- [Material for this task]:
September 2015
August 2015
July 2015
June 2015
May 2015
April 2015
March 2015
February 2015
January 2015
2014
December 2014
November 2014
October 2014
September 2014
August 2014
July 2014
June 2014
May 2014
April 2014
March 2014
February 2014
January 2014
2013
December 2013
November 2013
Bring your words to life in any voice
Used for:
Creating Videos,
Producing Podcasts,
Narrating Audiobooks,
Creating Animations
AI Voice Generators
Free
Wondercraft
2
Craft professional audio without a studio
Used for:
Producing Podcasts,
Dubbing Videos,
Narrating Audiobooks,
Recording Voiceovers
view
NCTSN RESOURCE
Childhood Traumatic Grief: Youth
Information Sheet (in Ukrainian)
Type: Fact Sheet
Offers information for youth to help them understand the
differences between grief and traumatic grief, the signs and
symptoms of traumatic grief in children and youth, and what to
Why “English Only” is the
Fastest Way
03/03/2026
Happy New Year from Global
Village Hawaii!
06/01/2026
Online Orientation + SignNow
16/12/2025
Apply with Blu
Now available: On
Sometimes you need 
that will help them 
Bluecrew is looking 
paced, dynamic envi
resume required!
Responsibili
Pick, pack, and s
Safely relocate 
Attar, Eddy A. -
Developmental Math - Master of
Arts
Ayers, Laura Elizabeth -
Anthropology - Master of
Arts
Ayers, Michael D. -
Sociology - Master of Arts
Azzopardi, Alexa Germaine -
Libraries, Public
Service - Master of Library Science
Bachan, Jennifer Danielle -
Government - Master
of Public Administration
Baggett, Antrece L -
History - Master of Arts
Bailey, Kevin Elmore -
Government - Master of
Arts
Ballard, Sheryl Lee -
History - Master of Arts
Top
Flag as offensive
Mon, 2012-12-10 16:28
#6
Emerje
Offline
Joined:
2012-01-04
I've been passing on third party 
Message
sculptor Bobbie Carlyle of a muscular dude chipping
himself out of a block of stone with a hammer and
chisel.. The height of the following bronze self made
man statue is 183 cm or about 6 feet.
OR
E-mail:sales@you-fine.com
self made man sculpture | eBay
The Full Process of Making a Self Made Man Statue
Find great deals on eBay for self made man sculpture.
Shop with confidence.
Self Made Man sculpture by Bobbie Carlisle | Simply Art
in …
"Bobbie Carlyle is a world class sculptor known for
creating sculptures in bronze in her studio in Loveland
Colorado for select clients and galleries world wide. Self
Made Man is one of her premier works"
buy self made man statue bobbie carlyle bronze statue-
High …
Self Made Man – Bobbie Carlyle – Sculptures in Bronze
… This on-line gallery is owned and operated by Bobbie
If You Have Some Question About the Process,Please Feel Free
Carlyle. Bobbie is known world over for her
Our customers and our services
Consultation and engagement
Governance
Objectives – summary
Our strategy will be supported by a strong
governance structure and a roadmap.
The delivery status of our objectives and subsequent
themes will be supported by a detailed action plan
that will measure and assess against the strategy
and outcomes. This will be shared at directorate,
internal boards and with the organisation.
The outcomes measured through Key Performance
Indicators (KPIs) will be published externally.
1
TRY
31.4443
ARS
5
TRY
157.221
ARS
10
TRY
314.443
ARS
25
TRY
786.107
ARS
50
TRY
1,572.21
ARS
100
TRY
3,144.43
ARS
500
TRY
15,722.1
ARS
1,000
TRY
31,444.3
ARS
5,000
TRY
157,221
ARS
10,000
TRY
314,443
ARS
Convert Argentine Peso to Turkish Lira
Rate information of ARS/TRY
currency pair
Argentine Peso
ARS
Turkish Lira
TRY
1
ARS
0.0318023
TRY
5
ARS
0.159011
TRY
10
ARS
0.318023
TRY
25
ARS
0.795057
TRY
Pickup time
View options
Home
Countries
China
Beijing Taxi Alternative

- [Exercise]: Lay out the listing as a Markdown table with the columns Row and Line, starting with its first line and going on through the line with "differences between grief". Number each line in the Row column and leave out blank lines.

- [Task output]:
| Row | Line |
|---|---|
| 1 | September 2015 |
| 2 | August 2015 |
| 3 | July 2015 |
| 4 | June 2015 |
| 5 | May 2015 |
| 6 | April 2015 |
| 7 | March 2015 |
| 8 | February 2015 |
| 9 | January 2015 |
| 10 | 2014 |
| 11 | December 2014 |
| 12 | November 2014 |
| 13 | October 2014 |
| 14 | September 2014 |
| 15 | August 2014 |
| 16 | July 2014 |
| 17 | June 2014 |
| 18 | May 2014 |
| 19 | April 2014 |
| 20 | March 2014 |
| 21 | February 2014 |
| 22 | January 2014 |
| 23 | 2013 |
| 24 | December 2013 |
| 25 | November 2013 |
| 26 | Bring your words to life in any voice |
| 27 | Used for: |
| 28 | Creating Videos, |
| 29 | Producing Podcasts, |
| 30 | Narrating Audiobooks, |
| 31 | Creating Animations |
| 32 | AI Voice Generators |
| 33 | Free |
| 34 | Wondercraft |
| 35 | 2 |
| 36 | Craft professional audio without a studio |
| 37 | Used for: |
| 38 | Producing Podcasts, |
| 39 | Dubbing Videos, |
| 40 | Narrating Audiobooks, |
| 41 | Recording Voiceovers |
| 42 | view |
| 43 | NCTSN RESOURCE |
| 44 | Childhood Traumatic Grief: Youth |
| 45 | Information Sheet (in Ukrainian) |
| 46 | Type: Fact Sheet |
| 47 | Offers information for youth to help them understand the |
| 48 | differences between grief and traumatic grief, the signs and |